Anyway, in preparation of their exodus, they have been drastically liquidating all but the very necessities that will fit on the bike. Two of the items were a pair of clarinets, a standard size Bb and a much smaller Eb, that Tim had picked up years earlier at a flea market. Although he is a guitarist and not a clarinetist, he recognized the pieces for their aesthetic appeal, and they have served that purpose as art pieces ever since.
Until mom saw them.
Tim gifted them to mom, and mom did for them what she did for me, and brought them back from the edge. After many hours spent repadding and corking, the larger of the two instruments has proved to be an average student-grade horn, but the smaller? Wow; he has turned out to be a world class instrument.

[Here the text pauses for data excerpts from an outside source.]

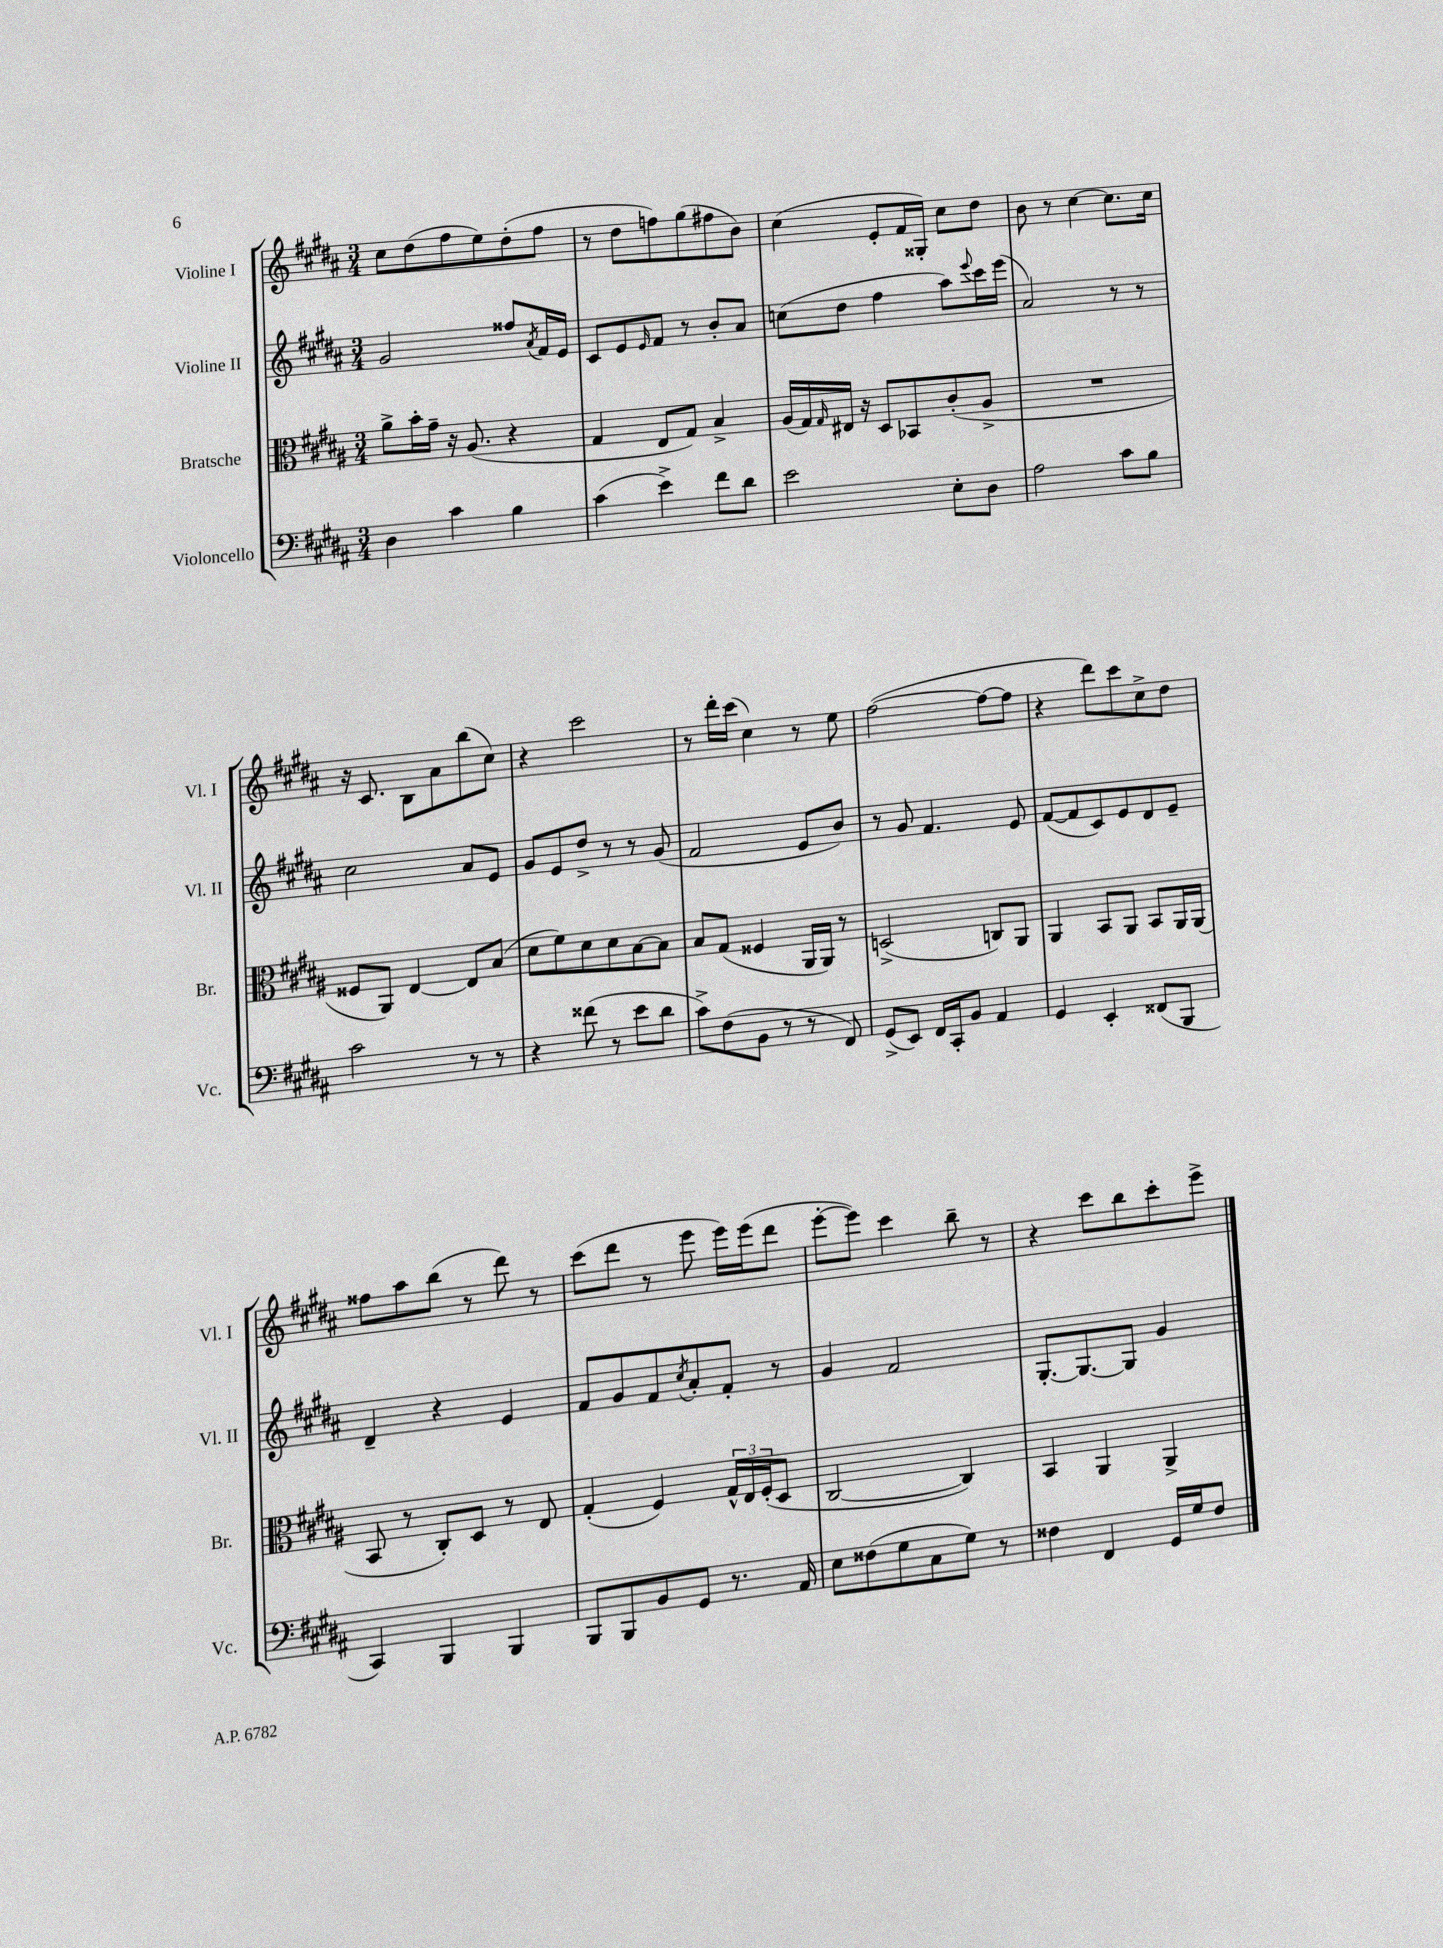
<<
\new StaffGroup <<
\new Staff = "s0" \with { instrumentName = "Violine I" shortInstrumentName = "Vl. I" } {
    \clef treble \key b \major \numericTimeSignature \time 3/4
    cis''8 dis''8( fis''8 e''8) dis''8-.( fis''8 |
    r8 dis''8 f''8) gis''8( fis''8 b'8) |
    cis''4( e'8-. fis'16 gisis16-.) cis''8 dis''8 |
    b'8 r8 cis''4~ cis''8. cis''16 |
    r16 cis'8. b8 ais'8 b''8( cis''8) |
    r4 cis'''2 |
    r8 dis'''16-. cis'''16( cis''4) r8 e''8 |
    fis''2~( fis''8~ fis''8 |
    r4 dis'''8) cis'''8 cis''8-> dis''8 |
    fisis''8 ais''8 b''8( r8 dis'''8) r8 |
    cis'''8( dis'''8 r8 e'''8 e'''16) e'''16( dis'''8 |
    e'''8~-. e'''8) cis'''4 b''8-- r8 |
    r4 cis'''8 b''8 cis'''8-. e'''8-> \bar "|." |
}
\new Staff = "s1" \with { instrumentName = "Violine II" shortInstrumentName = "Vl. II" } {
    \clef treble \key b \major \numericTimeSignature \time 3/4
    gis'2 fisis''8 \acciaccatura { ais'8 } fis'16 e'16 |
    cis'8 e'8 \grace { e'16 } fis'8 r8 b'8-. ais'8 |
    c''8( dis''8 fis''4 ais''8) \appoggiatura { e'''8 } cis'''16 e'''16( |
    ais'2) r8 r8 |
    cis''2 ais'8 e'8 |
    gis'8 e'8 dis''8-> r8 r8 gis'8( |
    fis'2 e'8 b'8) |
    r8 gis'8 fis'4. e'8 |
    fis'8~( fis'8 cis'8) e'8 dis'8 e'8-- |
    dis'4-- r4 e'4 |
    fis'8 gis'8 fis'8 \acciaccatura { cis''8 } ais'8-. fis'8-. r8 |
    gis'4 fis'2 |
    gis8.~-. gis8.~ gis8 gis'4 \bar "|." |
}
\new Staff = "s2" \with { instrumentName = "Bratsche" shortInstrumentName = "Br." } {
    \clef alto \key b \major \numericTimeSignature \time 3/4
    ais'8-> b'16-. gis'16-- r16 ais8.( r4 |
    gis4 e8 gis8) b4-> |
    ais16( gis16) \grace { gis16 } eis16 r16 dis8 bes,8 cis'8-.( ais8-> |
    R2. |
    fisis8 ais,8) e4~ e8 b8( |
    dis'8 fis'8) dis'8 dis'8 b8~ b8 |
    b8 gis8( fisis4 ais,16 ais,16) r8 |
    d2->( c8) ais,8 |
    ais,4 b,8 ais,8 b,8 ais,16 ais,16( |
    b,8 r8 cis8-.) dis8 r8 e8 |
    gis4-.( fis4) \tuplet 3/2 { gis16-^ e16 fis16-.( } dis8 |
    cis2~ cis4) |
    b,4 ais,4 ais,4-> \bar "|." |
}
\new Staff = "s3" \with { instrumentName = "Violoncello" shortInstrumentName = "Vc." } {
    \clef bass \key b \major \numericTimeSignature \time 3/4
    dis4 cis'4 b4 |
    cis'4( e'4->) fis'8 dis'8 |
    e'2 e8-. dis8 |
    ais2 cis'8 b8 |
    cis'2 r8 r8 |
    r4 fisis'8( r8 e'8 dis'8 |
    cis'8->) fis8( b,8 r8 r8 fis,8) |
    gis,8->( e,8) fis,16 cis,16-. b,8 ais,4 |
    gis,4 e,4-. fisis,8( b,,8 |
    cis,4) b,,4 b,,4 |
    b,,8 b,,8 b,8 gis,8 r8. ais,16 |
    e8 fisis8( gis8 cis8 gis8) r8 |
    fisis4 fis,4 gis,16 gis16 fisis8 \bar "|." |
}
>>
>>
\layout { \context { \Score \remove "Bar_number_engraver" } }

That’s not to say that they weren’t appreciated before, but obviously both have entered into a new era of their lives.Like Miss Ellie’s example, or even yours truly for that matter, life has the capacity to continue and improve even after it would appear to most to have reached its apex and is on the descent.
There is much in a name; native Americans and other ancient cultures understood this, and had a custom of naming their weapons and musical instruments to reflect their attributes.
The small clarinet’s name shall be Little Tree.